# Exercise details
Return a copy of each line in the listing that includes the word "unpack".

== == ==

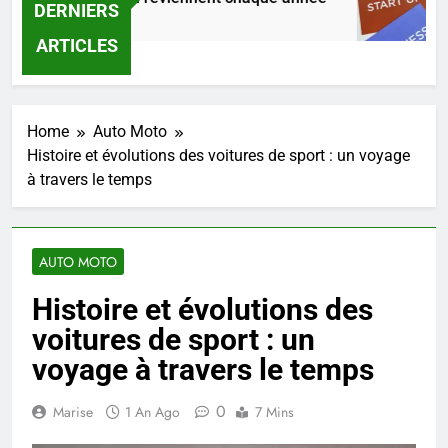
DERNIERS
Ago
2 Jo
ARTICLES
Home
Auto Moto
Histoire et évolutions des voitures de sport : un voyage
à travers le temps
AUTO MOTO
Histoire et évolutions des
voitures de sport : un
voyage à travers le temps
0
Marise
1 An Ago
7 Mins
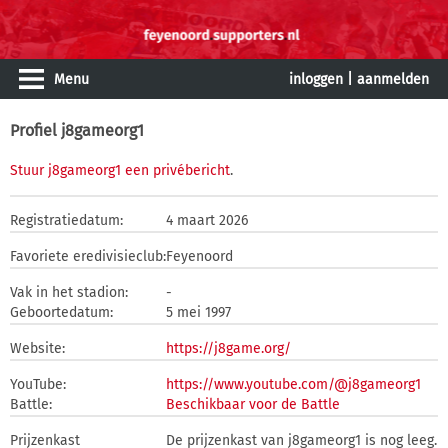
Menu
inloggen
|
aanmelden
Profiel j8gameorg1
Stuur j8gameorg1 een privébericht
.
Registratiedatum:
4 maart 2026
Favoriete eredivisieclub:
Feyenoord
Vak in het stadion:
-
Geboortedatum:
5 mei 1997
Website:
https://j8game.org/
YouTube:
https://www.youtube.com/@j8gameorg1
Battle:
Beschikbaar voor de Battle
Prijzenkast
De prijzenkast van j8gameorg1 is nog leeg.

== == ==

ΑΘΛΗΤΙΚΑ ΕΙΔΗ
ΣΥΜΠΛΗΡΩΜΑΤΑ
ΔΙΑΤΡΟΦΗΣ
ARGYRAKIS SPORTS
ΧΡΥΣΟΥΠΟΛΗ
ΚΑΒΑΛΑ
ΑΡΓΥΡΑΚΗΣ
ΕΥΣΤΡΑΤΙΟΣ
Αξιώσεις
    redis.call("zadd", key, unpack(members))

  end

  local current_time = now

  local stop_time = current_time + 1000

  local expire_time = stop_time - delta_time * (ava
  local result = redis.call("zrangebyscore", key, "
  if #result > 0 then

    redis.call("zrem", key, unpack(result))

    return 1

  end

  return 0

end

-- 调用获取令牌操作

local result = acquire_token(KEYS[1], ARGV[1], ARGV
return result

== == ==

# Written response
    redis.call("zadd", key, unpack(members))
    redis.call("zrem", key, unpack(result))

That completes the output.